**Exercise objective**
Copy the rows word for word, from the very start through the line containing "tone curve: curves: ch0 [(0, 0) (0.071, 0.058)", including that line.
* BEGIN *
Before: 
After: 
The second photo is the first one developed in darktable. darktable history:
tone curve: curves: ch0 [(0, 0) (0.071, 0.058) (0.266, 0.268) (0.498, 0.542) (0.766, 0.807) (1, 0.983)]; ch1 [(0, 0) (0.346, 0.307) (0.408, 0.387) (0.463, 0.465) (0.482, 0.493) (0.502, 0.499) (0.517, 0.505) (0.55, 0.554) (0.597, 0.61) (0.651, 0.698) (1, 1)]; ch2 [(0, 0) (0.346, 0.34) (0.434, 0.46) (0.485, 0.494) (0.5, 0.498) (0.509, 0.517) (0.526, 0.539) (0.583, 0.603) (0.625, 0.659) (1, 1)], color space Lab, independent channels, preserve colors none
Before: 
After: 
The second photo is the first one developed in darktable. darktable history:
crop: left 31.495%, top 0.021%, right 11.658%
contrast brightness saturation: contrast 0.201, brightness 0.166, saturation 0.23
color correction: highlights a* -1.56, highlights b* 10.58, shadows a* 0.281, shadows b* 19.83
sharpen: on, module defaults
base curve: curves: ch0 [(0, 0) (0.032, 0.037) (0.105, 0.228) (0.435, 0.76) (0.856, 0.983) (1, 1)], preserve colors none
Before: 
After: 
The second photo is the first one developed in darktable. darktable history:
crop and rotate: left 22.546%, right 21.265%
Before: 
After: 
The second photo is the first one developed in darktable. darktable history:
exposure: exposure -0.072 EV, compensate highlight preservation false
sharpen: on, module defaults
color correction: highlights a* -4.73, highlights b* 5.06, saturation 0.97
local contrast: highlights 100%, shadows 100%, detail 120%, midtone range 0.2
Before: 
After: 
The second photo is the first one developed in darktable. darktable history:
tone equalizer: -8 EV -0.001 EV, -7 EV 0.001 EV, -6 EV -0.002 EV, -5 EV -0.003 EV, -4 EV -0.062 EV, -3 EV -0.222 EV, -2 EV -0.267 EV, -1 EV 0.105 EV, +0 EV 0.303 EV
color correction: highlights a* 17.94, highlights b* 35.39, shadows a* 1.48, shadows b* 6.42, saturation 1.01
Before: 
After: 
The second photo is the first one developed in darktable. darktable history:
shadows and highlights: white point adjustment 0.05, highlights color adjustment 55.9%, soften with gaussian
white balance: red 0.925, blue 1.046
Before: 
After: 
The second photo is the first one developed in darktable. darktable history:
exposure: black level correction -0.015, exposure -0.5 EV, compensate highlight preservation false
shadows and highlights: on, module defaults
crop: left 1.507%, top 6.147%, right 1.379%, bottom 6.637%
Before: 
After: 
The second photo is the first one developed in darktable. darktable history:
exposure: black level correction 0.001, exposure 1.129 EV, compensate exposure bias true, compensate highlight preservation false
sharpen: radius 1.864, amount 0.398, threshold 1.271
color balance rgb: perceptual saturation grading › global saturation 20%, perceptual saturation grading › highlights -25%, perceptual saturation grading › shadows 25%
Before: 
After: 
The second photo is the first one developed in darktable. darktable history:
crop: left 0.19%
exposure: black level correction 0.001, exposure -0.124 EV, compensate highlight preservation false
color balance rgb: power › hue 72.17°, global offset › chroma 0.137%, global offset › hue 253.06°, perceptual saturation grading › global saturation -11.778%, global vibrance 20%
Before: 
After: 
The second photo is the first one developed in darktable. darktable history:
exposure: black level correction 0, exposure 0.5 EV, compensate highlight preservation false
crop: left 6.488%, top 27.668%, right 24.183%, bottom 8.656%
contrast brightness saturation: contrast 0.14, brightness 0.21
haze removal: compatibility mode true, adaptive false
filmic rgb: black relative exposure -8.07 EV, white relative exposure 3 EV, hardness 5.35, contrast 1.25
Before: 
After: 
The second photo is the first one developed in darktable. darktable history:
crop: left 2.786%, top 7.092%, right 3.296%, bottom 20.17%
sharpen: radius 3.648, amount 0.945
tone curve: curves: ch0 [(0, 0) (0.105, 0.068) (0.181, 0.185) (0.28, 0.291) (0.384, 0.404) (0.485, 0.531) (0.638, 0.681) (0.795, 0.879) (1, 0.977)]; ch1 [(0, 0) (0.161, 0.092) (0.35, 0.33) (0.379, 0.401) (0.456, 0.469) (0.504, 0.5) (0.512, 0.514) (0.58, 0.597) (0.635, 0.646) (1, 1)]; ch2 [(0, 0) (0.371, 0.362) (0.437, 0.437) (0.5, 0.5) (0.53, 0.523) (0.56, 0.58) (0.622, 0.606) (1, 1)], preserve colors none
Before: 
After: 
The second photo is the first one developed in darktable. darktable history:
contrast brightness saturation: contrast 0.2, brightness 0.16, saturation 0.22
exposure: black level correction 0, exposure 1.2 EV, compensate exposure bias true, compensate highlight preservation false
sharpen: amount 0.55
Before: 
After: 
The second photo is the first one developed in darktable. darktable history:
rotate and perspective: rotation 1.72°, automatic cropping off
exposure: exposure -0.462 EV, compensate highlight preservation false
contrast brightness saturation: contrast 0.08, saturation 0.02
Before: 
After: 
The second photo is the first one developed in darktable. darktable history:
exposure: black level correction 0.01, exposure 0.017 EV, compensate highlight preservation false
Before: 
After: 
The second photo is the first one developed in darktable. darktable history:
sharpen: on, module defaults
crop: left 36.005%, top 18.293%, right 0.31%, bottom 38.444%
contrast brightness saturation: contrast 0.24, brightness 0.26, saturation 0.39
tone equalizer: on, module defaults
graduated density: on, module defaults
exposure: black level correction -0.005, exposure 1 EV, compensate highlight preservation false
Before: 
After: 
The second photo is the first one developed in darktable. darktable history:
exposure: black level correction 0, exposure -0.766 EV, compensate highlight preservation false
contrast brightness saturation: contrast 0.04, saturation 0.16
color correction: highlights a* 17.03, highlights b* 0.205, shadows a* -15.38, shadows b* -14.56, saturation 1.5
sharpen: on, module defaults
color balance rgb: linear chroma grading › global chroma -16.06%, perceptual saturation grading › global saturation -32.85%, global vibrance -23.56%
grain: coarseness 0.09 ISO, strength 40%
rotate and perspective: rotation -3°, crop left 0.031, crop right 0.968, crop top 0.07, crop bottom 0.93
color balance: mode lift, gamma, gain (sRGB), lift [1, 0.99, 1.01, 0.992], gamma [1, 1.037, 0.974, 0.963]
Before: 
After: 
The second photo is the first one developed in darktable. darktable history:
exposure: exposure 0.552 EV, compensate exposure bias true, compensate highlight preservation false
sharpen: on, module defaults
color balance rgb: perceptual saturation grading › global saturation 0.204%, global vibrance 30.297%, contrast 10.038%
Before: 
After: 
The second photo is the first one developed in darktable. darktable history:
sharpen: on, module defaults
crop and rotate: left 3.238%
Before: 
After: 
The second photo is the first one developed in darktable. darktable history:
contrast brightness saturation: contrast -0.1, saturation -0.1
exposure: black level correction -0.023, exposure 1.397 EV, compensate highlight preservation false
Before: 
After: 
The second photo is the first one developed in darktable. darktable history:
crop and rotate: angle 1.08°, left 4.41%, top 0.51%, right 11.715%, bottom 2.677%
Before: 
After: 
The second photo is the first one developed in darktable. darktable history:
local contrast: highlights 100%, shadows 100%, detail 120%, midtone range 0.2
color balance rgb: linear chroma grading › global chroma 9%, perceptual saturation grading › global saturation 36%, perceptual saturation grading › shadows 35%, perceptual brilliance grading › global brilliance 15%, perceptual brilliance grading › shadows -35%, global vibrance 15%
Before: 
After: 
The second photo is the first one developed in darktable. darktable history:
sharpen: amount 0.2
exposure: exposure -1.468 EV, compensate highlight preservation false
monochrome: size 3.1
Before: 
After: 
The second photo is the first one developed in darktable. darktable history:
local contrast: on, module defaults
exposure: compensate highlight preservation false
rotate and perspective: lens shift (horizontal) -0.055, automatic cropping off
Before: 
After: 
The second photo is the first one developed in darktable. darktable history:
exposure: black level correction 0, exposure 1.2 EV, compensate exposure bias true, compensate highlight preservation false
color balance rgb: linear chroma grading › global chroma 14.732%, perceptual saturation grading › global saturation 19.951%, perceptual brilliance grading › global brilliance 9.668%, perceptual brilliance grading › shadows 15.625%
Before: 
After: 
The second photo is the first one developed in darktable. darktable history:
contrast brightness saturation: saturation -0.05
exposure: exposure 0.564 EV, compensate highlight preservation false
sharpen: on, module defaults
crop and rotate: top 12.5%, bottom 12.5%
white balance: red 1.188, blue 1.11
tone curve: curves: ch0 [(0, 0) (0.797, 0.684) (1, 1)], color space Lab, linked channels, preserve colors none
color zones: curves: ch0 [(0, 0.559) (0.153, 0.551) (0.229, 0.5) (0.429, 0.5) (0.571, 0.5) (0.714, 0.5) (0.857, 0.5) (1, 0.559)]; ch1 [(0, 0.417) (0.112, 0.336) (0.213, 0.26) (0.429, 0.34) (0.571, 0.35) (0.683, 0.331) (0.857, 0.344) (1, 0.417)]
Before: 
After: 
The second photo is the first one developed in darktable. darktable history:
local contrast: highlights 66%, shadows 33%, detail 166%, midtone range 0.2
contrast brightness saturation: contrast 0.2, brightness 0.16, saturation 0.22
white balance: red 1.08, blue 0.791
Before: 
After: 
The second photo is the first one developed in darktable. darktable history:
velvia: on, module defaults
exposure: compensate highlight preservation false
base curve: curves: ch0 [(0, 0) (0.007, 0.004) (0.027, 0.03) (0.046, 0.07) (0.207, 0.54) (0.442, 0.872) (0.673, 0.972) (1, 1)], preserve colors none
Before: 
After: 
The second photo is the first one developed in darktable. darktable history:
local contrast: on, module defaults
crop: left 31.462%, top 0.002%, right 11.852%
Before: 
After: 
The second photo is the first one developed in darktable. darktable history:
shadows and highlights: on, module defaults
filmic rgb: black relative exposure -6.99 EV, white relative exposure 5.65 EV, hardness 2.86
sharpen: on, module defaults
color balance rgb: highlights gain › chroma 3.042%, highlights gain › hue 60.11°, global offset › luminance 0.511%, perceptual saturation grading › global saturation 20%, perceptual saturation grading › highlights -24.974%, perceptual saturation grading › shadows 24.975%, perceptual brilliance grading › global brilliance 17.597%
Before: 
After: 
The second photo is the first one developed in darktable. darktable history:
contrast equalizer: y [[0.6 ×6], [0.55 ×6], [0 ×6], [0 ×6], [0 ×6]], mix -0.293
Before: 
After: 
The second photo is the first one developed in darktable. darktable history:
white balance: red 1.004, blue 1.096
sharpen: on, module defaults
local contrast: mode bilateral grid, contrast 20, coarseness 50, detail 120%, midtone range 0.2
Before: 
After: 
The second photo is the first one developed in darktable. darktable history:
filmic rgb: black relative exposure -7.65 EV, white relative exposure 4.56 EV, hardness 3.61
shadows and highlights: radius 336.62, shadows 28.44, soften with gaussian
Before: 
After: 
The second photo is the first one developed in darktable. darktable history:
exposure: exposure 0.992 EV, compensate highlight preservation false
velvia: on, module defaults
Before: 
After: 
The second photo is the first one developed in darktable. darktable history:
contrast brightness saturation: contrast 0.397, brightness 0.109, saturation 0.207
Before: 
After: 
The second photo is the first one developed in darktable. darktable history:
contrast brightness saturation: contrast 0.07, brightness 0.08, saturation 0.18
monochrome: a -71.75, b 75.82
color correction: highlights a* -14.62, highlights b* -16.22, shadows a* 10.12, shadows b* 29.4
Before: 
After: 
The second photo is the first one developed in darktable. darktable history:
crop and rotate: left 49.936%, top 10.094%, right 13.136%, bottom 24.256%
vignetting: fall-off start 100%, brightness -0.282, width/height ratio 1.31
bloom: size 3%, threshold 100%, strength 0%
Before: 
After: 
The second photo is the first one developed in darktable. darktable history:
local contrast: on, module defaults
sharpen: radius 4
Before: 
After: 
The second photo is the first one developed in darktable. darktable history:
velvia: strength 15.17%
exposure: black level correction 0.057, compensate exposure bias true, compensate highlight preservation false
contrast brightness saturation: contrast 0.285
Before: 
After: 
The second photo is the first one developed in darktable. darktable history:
* END *
**Solution**
Before: 
After: 
The second photo is the first one developed in darktable. darktable history:
tone curve: curves: ch0 [(0, 0) (0.071, 0.058) (0.266, 0.268) (0.498, 0.542) (0.766, 0.807) (1, 0.983)]; ch1 [(0, 0) (0.346, 0.307) (0.408, 0.387) (0.463, 0.465) (0.482, 0.493) (0.502, 0.499) (0.517, 0.505) (0.55, 0.554) (0.597, 0.61) (0.651, 0.698) (1, 1)]; ch2 [(0, 0) (0.346, 0.34) (0.434, 0.46) (0.485, 0.494) (0.5, 0.498) (0.509, 0.517) (0.526, 0.539) (0.583, 0.603) (0.625, 0.659) (1, 1)], color space Lab, independent channels, preserve colors none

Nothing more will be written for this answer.